Les Parties conviennent de se réunir à mi-échéance pour éventuellement négocier un avenant à l’accord sur la gestion des emplois et des parcours professionnels.
Réunions de négociations : La négociation sur les thèmes retenus et leurs contenus. Au minimum deux réunions devront avoir lieu sur cette thématique, la négociation devant se terminer au plus tard le 30 novembre de l’année d’échéance.
Informations remises Négociation sur la rémunération, le temps de travail et le partage de la valeur ajoutée Les informations remises aux organisations syndicales consistent notamment en :
Moyennes des rémunérations par catégorie, sexe et position Syntec ;
Modalités et organisation du travail : nombre de télétravailleurs et nomades et variation entre l’année N et l’année N-1 ;
Temps de travail : nombre de collaborateurs travaillant à temps plein, à temps partiel ;
Moyenne des avantages en nature véhicule par catégorie, sexe et position Syntec ;
Nombre d’heures d’astreintes et d’heures supplémentaires effectuées par département ;
Comparatif de rémunération théorique vs réelle, payée sur l’année fiscale en cours pour la population éligible au versement d’une part variable.
Elles sont remises au plus tard
2 semaines avant la 1ère réunion de négociation.
Négociation sur l’égalité professionnelle entre les femmes et les hommes et la diversité Les informations remises aux organisations syndicales consistent notamment, lorsque l’effectif de la catégorie le permet, en un état comparé de la situation des hommes et des femmes comprenant les informations suivantes : sexe, âge, type de contrat de travail, ancienneté, intitulé de poste, statut, classification, durée du travail, salaire. Elles sont remises au plus tard
2 semaines avant la 1ère réunion de négociation.
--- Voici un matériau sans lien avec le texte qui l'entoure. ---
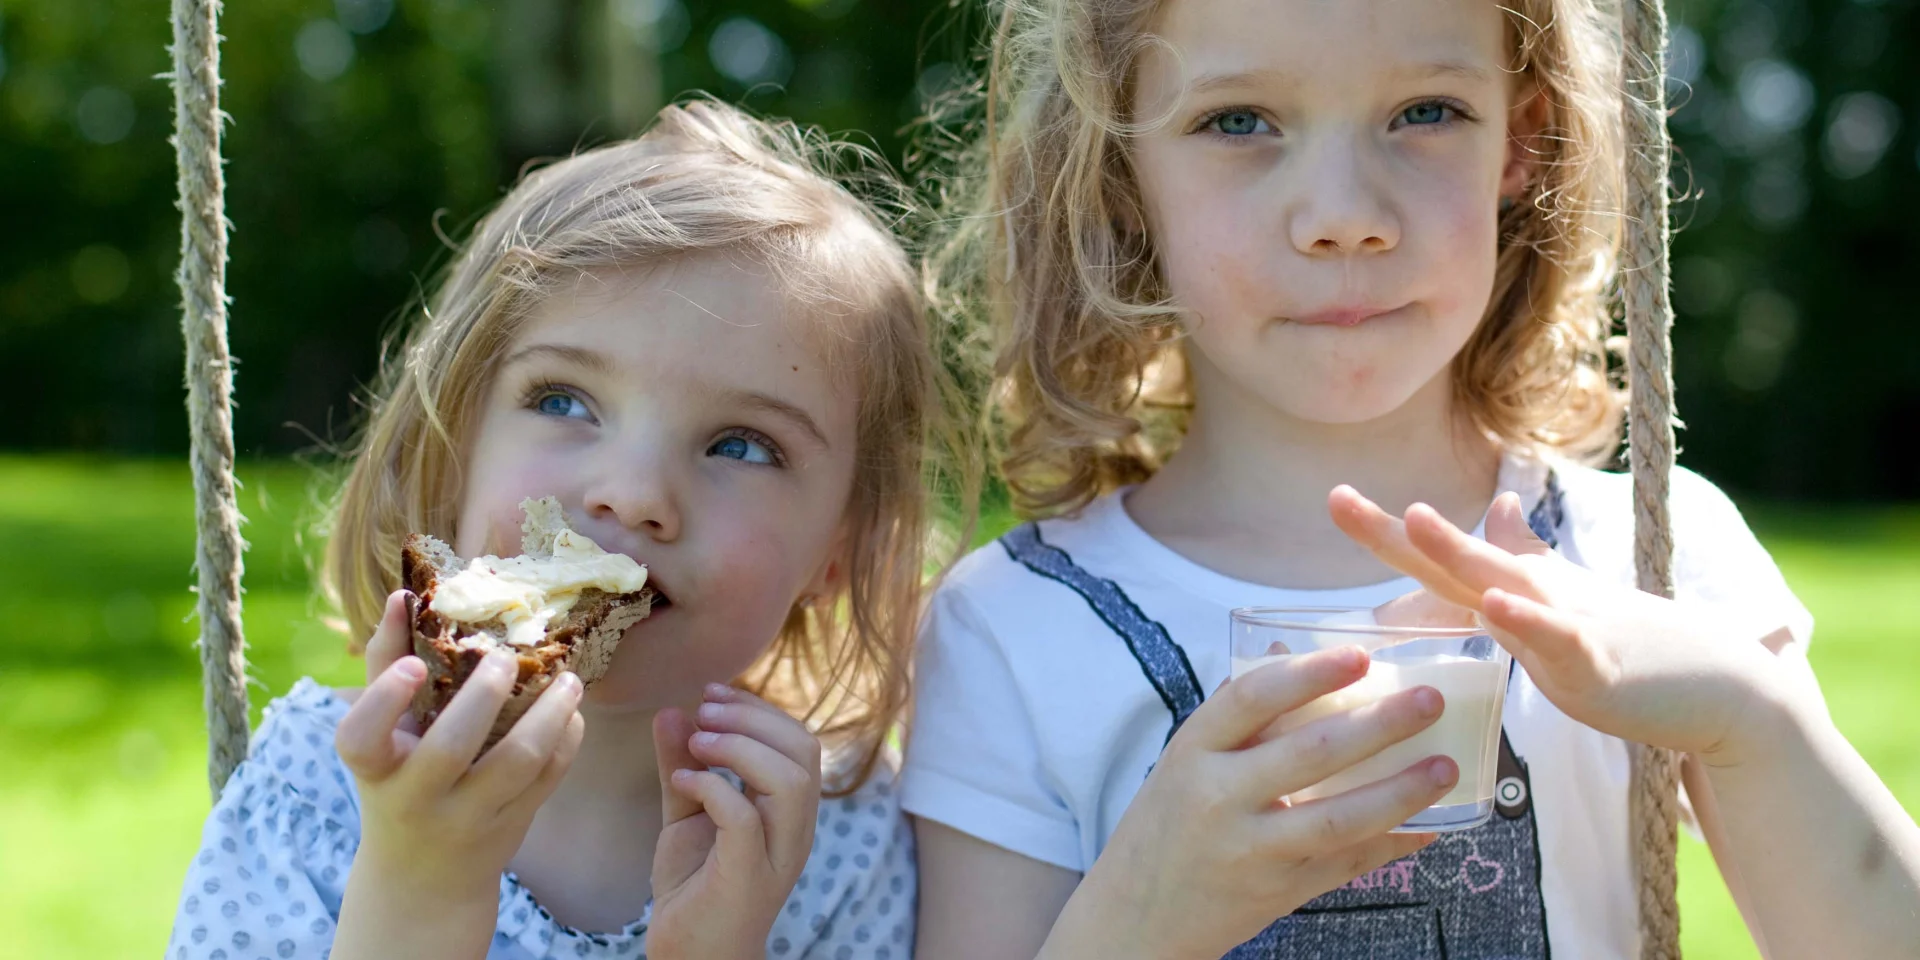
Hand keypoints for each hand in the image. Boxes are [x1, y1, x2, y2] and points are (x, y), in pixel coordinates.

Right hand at [335, 590, 585, 899]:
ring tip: (567, 679)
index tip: (412, 665)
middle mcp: (417, 797)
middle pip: (452, 747)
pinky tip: (572, 713)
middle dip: (485, 695)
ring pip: (518, 762)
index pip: (360, 738)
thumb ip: (387, 665)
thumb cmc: (397, 780)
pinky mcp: (511, 826)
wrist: (423, 874)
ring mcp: (468, 817)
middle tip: (507, 658)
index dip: (385, 701)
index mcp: (375, 768)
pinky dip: (567, 740)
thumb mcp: (381, 735)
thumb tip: (403, 595)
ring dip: (550, 714)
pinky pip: (548, 778)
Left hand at [647, 683, 822, 959]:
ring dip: (741, 747)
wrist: (691, 957)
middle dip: (753, 718)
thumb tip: (674, 711)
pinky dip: (713, 788)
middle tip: (703, 710)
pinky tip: (682, 782)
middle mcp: (795, 831)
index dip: (759, 710)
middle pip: (804, 752)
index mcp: (789, 811)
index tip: (711, 694)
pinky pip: (745, 819)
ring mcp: (776, 856)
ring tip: (696, 741)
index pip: (800, 742)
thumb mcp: (686, 815)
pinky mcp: (747, 877)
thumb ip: (684, 765)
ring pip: (791, 781)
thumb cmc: (695, 889)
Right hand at [1053, 647, 1456, 959]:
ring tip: (1443, 766)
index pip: (1251, 699)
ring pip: (1337, 819)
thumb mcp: (1183, 762)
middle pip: (1309, 754)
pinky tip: (1427, 824)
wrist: (1136, 915)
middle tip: (1427, 700)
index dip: (1309, 674)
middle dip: (1378, 725)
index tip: (1359, 655)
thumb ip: (1236, 716)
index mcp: (1192, 751)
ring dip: (1399, 792)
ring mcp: (1251, 849)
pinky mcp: (1278, 891)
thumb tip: (1289, 656)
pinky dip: (1390, 844)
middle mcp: (1218, 798)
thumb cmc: (1165, 825)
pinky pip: (1346, 864)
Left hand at [1329, 486, 1792, 765]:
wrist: (1722, 686)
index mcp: (1516, 588)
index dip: (1386, 532)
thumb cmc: (1636, 643)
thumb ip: (1524, 558)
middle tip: (1335, 499)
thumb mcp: (1566, 598)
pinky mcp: (1598, 660)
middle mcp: (1532, 594)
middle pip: (1451, 557)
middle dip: (1393, 532)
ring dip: (1456, 550)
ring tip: (1413, 518)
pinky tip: (1497, 605)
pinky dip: (1528, 621)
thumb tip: (1494, 506)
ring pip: (1501, 582)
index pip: (1437, 558)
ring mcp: (1564, 622)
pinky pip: (1557, 638)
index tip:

Négociation sur la qualité de vie et des conditions de travail Les informations remises sont déterminées en amont de la réunion de négociation. Elles sont remises au plus tard
2 semaines avant la 1ère réunion de négociation.
Négociation sur la gestion des emplois et des parcours professionnels et la mixité des métiers Les informations remises aux organisations syndicales consistent notamment, en un bilan du précédent accord sur le même thème ainsi qu’un diagnostic qualitatif et quantitatif de l'emploi, des métiers et des compétences existants dans l'entreprise incluant un bilan des entretiens professionnels. Elles sont remises au plus tard
2 semaines avant la 1ère réunion de négociation.
Dispositions finales Durée et révision de l’accord Les Parties conviennent que le présent accord est conclu pour une durée déterminée de 1 an. Il entrera en vigueur à compter de sa date de signature. Le présent accord pourra être révisé dans les conditions prévues par le code du travail. Toute modification du présent accord donnera lieu à l'établissement d'un avenant. Ce dernier sera soumis aux mêmes formalités de publicité et de dépôt que celles donnant lieu à la signature du présent accord. Formalités de dépôt et publicité Le présent accord, accompagné des pièces prévues à l'article D.2231-7 du code du travail, fait l'objet d'un dépôt dématérialisé sur la plateforme « TéléAccords ». Conformément aux dispositions de l'article D.2231-2 du code du travail, un exemplaire de l'accord est également remis au secrétariat-greffe du Conseil de prud'hommes de NANTERRE. Suite à sa signature, l’accord sera notifié par la Direction aux Organisations syndicales représentatives. Le présent accord sera mis à disposition des salariés via la plateforme documentaire de la société Generix Group.
Fait à PUTEAUX, le 29 janvier 2026,
Par signature électronique* et communiqué à l’ensemble des Parties, * Etant entendu que le dispositif de signature électronique utilisé est conforme aux dispositions de l'article 1367 du Code civil et à la règlementation européenne puisqu’elle garantit l'identification du signataire et son lien avec l'acte signé ainsi que l'impossibilité de modifier ultérieurement les données.